Abstract

Cytochrome P450s are a superfamily of oxidative hemoproteins capable of performing a wide range of oxidative transformations across diverse biosynthetic processes. Whilst the archetypal P450-mediated transformation is hydroxylation of non-activated C-H bonds, these enzymes are capable of a wide range of transformations including epoxidation, heteroatom oxidation, C-C bond cleavage, carbon skeleton rearrangements and the crosslinking of aromatic groups. Given this synthetic utility and combination of oxidative power and regiochemical precision, it is little surprise that this family of enzymes have been widely implicated as potential biocatalysts. The application of P450s as tools for generation of specific, high-value synthetic precursors has been anticipated, but few systems have been found that display the combination of substrate promiscuity with the importance of the potential synthon of the P450-catalysed transformation.


Here, I will present the results of our investigations into the utility of peptide crosslinking P450 enzymes from biarylitide biosynthesis to generate a range of cyclic tripeptide species.
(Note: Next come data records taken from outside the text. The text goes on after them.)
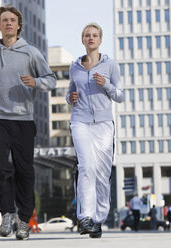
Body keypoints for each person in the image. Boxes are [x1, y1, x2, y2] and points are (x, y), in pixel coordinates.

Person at [0, 5, 56, 240]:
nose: (9, 23)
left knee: (24, 172)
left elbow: (51, 80)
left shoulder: (30, 53)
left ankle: (23, 221)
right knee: (0, 167)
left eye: (12, 20)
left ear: (19, 25)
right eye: (4, 20)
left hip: (23, 120)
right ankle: (7, 214)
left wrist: (35, 82)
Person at [67, 22, 124, 238]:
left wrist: (106, 85)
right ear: (83, 40)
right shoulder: (75, 67)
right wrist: (69, 98)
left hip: (103, 124)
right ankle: (85, 217)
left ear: (100, 40)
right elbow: (70, 92)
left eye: (95, 35)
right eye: (87, 35)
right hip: (80, 121)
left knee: (102, 173)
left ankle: (99, 219)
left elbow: (120, 95)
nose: (91, 38)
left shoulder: (110, 66)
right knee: (86, 167)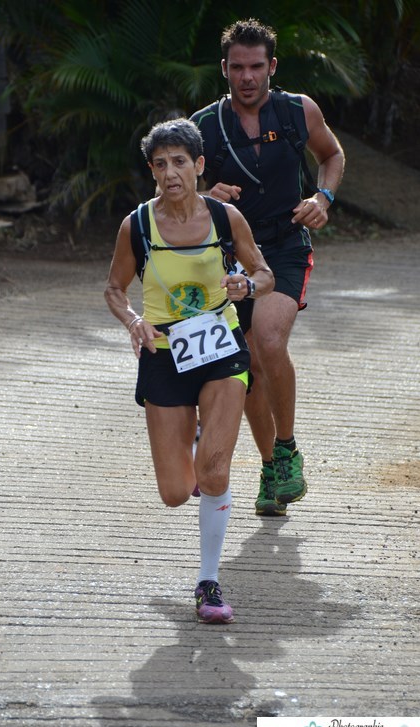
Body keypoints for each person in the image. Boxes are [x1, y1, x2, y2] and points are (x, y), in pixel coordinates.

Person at [104, 118, 274, 623]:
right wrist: (133, 320)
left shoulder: (225, 218)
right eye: (160, 164)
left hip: (220, 346)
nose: (170, 173)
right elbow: (113, 288)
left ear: (199, 165)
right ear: (152, 171)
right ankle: (198, 444)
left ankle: (208, 582)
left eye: (180, 162)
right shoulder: (137, 225)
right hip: (164, 353)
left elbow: (264, 273)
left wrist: (248, 287)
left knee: (214, 473)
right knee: (176, 492)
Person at [191, 18, 345, 516]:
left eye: (256, 66)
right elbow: (170, 193)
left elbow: (332, 154)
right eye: (237, 67)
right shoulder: (204, 127)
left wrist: (322, 196)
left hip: (284, 246)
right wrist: (204, 196)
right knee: (251, 365)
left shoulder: (298, 111)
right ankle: (269, 469)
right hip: (231, 256)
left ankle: (287, 448)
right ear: (224, 69)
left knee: (270, 339)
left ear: (272, 66)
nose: (247, 77)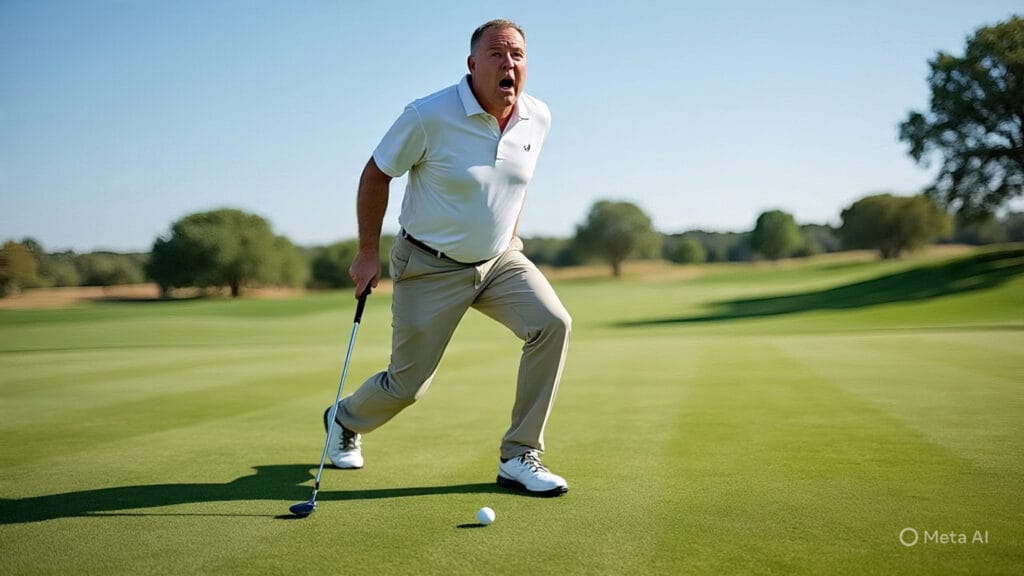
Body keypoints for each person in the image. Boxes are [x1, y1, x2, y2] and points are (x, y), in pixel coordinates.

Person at [324, 19, 572, 496]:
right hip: (429, 264)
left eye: (517, 55)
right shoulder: (428, 115)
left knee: (552, 323)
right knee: (407, 385)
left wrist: (508, 236)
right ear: (472, 64)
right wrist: (367, 253)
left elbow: (516, 183)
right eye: (497, 55)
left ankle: (520, 454)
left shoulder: (536, 117)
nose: (509, 64)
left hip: (500, 261)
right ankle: (344, 418)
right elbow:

Our results show that these enzymes can generate a range of crosslinked tripeptides in minimal pentapeptide substrates, which can be isolated following proteolytic digestion of the parent peptides in a facile manner. We have determined the structure of a biarylitide P450 both in isolation and in complex with its peptide substrate, which provides the first molecular insights into the crosslinking of linear peptide substrates by Cytochrome P450 enzymes. This has also allowed us to explore the engineering of these P450s to accept yet further diversity in their peptide substrates.

Given the utility of peptide crosslinking in important natural products and the synthetic challenge often present in such systems, these P450 enzymes have the potential to play roles as important synthetic tools in the generate of high-value cyclic tripeptides for incorporation in synthesis pathways, which can be further diversified using selective chemical techniques targeting specific handles contained within these tripeptides.